[[ Listed entries open ]]

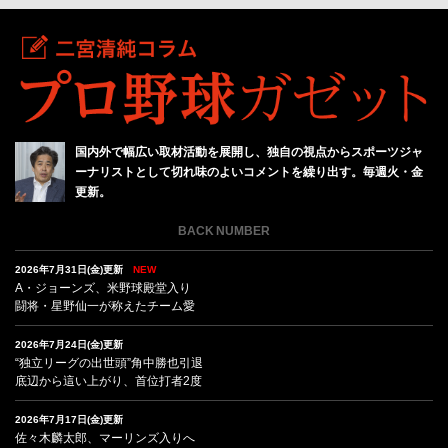
国内外で幅広い取材活動を展開し、独自の視点からスポーツジャ
ーナリストとして切れ味のよいコメントを繰り出す。毎週火・金
更新。
BACK NUMBER
2026年7月31日(金)更新
NEW
A・ジョーンズ、米野球殿堂入り
闘将・星野仙一が称えたチーム愛
2026年7月24日(金)更新
“独立リーグの出世頭”角中勝也引退
底辺から這い上がり、首位打者2度
2026年7月17日(金)更新
佐々木麟太郎、マーリンズ入りへ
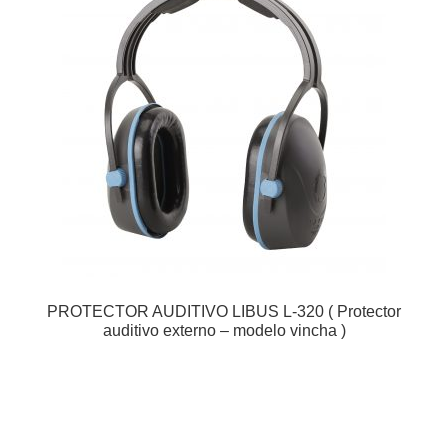
PROTECTOR AUDITIVO LIBUS L-320 ( Protector
auditivo externo – modelo vincha )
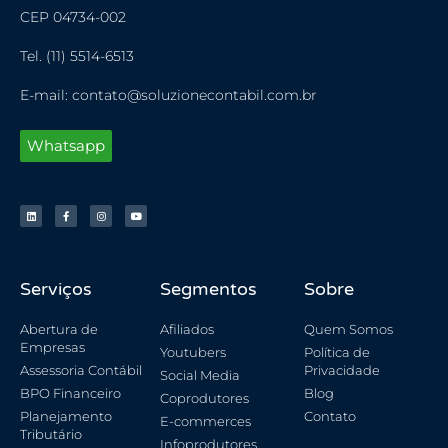
CEP 04734-002
Tel. (11) 5514-6513
E-mail: contato@soluzionecontabil.com.br
Whatsapp
Serviços
Segmentos
Sobre
Abertura de
Afiliados
Quem Somos
Empresas
Youtubers
Política de
Assessoria Contábil
Privacidade
Social Media
BPO Financeiro
Blog
Coprodutores
Planejamento
Contato
E-commerces
Tributário
Infoprodutores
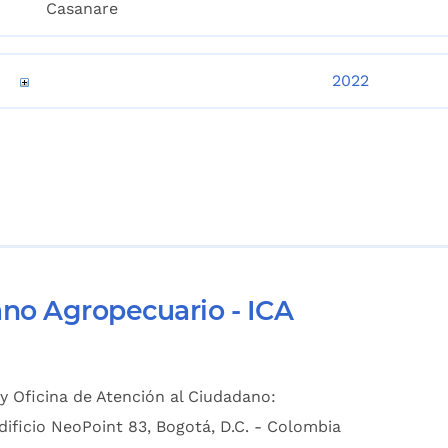
Casanare
2022
ano Agropecuario - ICA
y Oficina de Atención al Ciudadano:
dificio NeoPoint 83, Bogotá, D.C. - Colombia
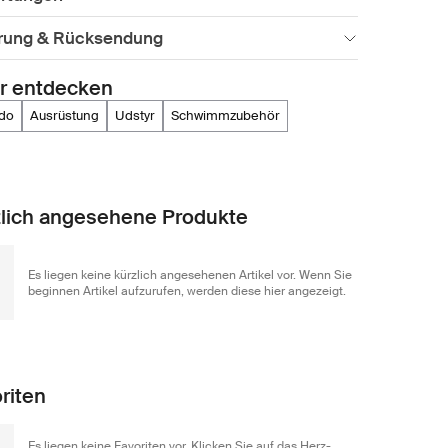
erung & Rücksendung
r entdecken
edo
ausrüstung
udstyr
schwimmzubehör
lich angesehene Produkte
Es liegen keine kürzlich angesehenen Artikel vor. Wenn Sie
beginnen Artikel aufzurufen, werden diese hier angezeigt.
riten
Es liegen keine Favoriten vor. Klicken Sie auf das Herz-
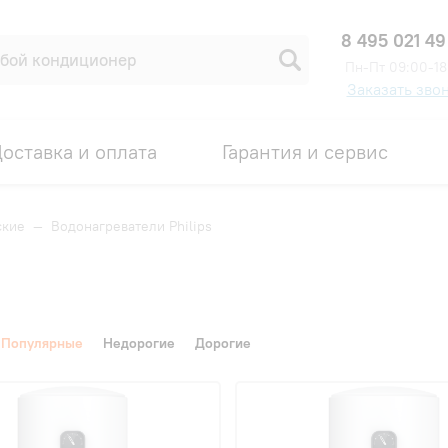
8 495 021 49
Пн-Пт 09:00-18
Заказать зво
оставка и оплата
Гарантия и сервис
ские
—
Водонагреватели Philips
Популярные
Недорогие
Дорогие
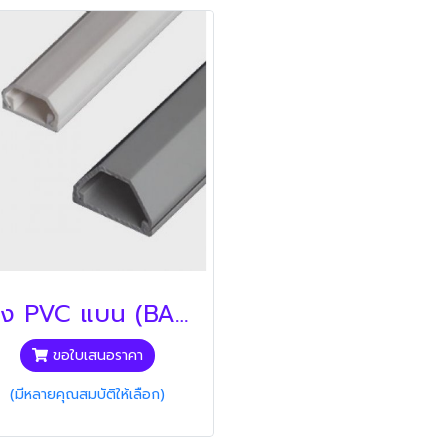
ราง PVC แบน (BANDEX)
ขอใบเสนอราคา
(มีหลายคุณสมบัติให้เลือก)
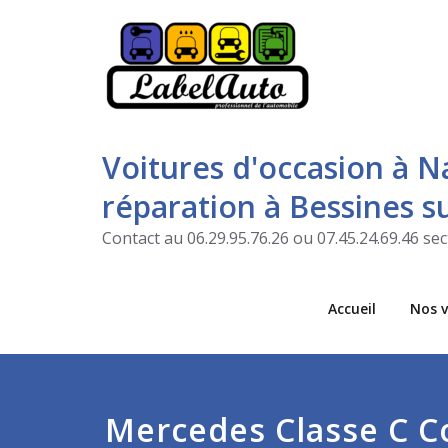
Voitures d'occasion à N
réparation à Bessines 
Contact au 06.29.95.76.26 ou 07.45.24.69.46 s
Accueil
Nos v
Mercedes Classe C C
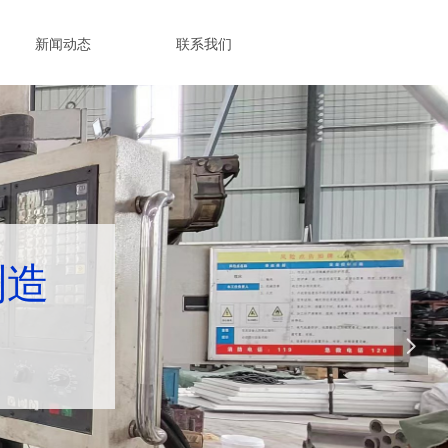
新闻动态
联系我们
制造
넲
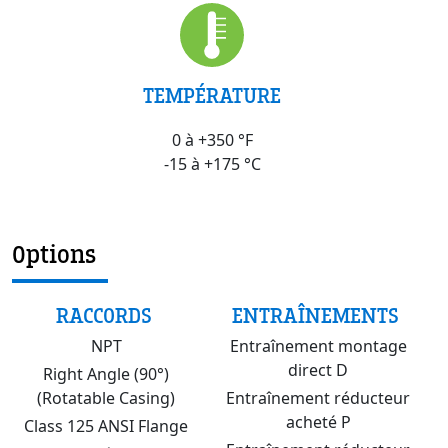
TEMPÉRATURE
0 à +350 °F
-15 à +175 °C
Options
RACCORDS
ENTRAÎNEMENTS
NPT
Entraînement montage
direct D
Right Angle (90°)
(Rotatable Casing)
Entraînement réducteur
acheté P
Class 125 ANSI Flange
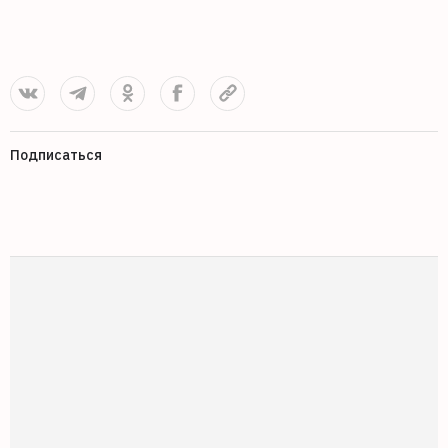
Подписаться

[[ Listed entries closed ]]

Restate the whole of the material word for word without the pictures.

» **Answer**
国内外で幅広い取材活動を展開し、独自の視点からスポーツジャ
ーナリストとして切れ味のよいコメントを繰り出す。毎週火・金
更新。
BACK NUMBER
2026年7月31日(金)更新
NEW
A・ジョーンズ、米野球殿堂入り
闘将・星野仙一が称えたチーム愛
2026年7月24日(金)更新
“独立リーグの出世頭”角中勝也引退
底辺から這い上がり、首位打者2度
2026年7月17日(金)更新
佐々木麟太郎、マーリンズ入りへ
PROTECTOR AUDITIVO LIBUS L-320 ( Protector
auditivo externo – modelo vincha )
CEP 04734-002
Tel. (11) 5514-6513
E-mail: contato@soluzionecontabil.com.br
Whatsapp
Serviços
Segmentos
Sobre
Abertura de
Afiliados
Quem Somos
Empresas
Youtubers
Política de
Assessoria Contábil
Privacidade
Social Media
BPO Financeiro
Blog
Coprodutores
Planejamento
Contato
E-commerces
Tributário
Infoprodutores
Casanare
2022
ano Agropecuario - ICA
y Oficina de Atención al Ciudadano:
dificio NeoPoint 83, Bogotá, D.C. - Colombia
erung & Rücksendung
r entdecken
edo
ausrüstung
udstyr
schwimmzubehör
lich angesehene Produkte
Es liegen keine kürzlich angesehenen Artikel vor. Wenn Sie
beginnen Artikel aufzurufen, werden diese hier angezeigt.
riten
Es liegen keine Favoriten vor. Klicken Sie auf das Herz-
8 495 021 49
Пн-Пт 09:00-18
Заказать зво
оставка и оплата
Гарантия и сервис
ские
—
Водонагреватели Philips
Популярные
Недорогие
Дорогие
ราง PVC แบน (BANDEX)
ขอใบเสนอราคา
(มีหลายคุณสมบัติให้เลือก)
Voitures d'occasion à N
réparation à Bessines 
Contact au 06.29.95.76.26 ou 07.45.24.69.46 s
Accueil
Nos v
Mercedes Classe C C
新闻动态
联系我们
制造
넲
TEMPÉRATURE
0 à +350 °F
-15 à +175 °C
Options
RACCORDS
ENTRAÎNEMENTS
NPT
Entraînement montage
direct D
Right Angle (90°)
(Rotatable Casing)
Entraînement réducteur
acheté P
Class 125 ANSI Flange
Подписаться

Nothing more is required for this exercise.